(Excerpts from a dataset)
* * *

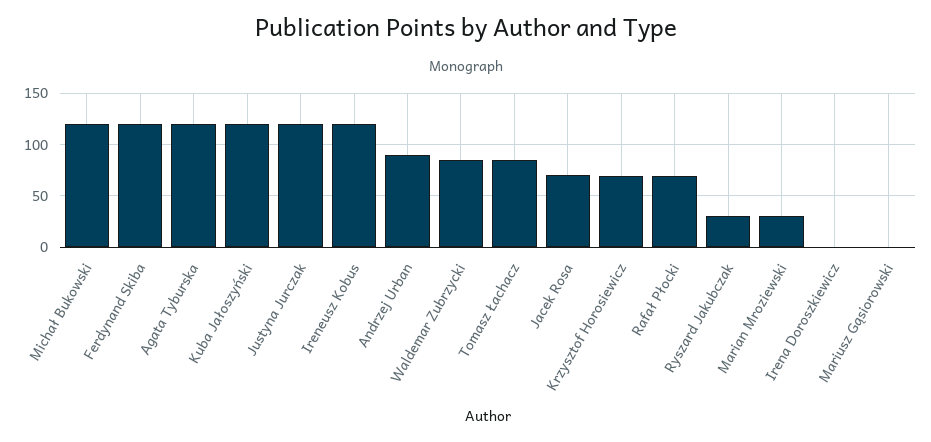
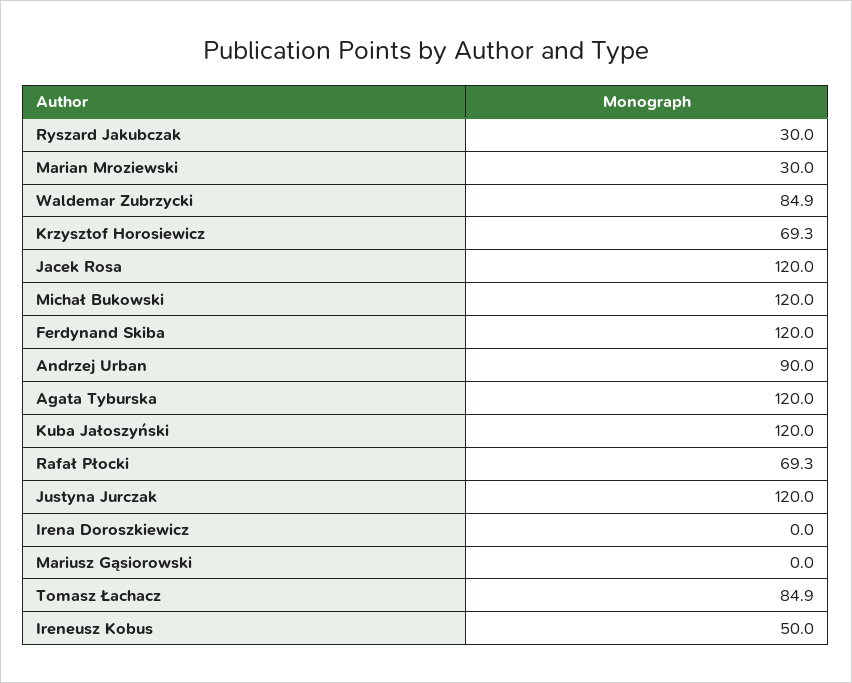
  {
    "Michał Bukowski": 120,
    "Ferdynand Skiba": 120,
    "Agata Tyburska": 120,
    "Kuba Jałoszyński": 120,
    "Justyna Jurczak": 120,
-   "Ireneusz Kobus": 120,
+   "Ireneusz Kobus": 50,
    "Andrzej Urban": 90,
    "Waldemar Zubrzycki": 84.9,
    "Tomasz Łachacz": 84.9,
-   "Jacek Rosa": 70,
+   "Jacek Rosa": 120,
    "Krzysztof Horosiewicz": 69.3,
    "Rafał Płocki": 69.3,
    "Ryszard Jakubczak": 30,
    "Marian Mroziewski": 30,
    "Irena Doroszkiewicz": 0,
    "Mariusz Gąsiorowski": 0
  }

* * *

(TASK STATEMENT):
Look through the entries above. Extract each line with the word "Ireneusz".

(ANSWER TO THE PROBLEM):
-   "Ireneusz Kobus": 120,
+   "Ireneusz Kobus": 50,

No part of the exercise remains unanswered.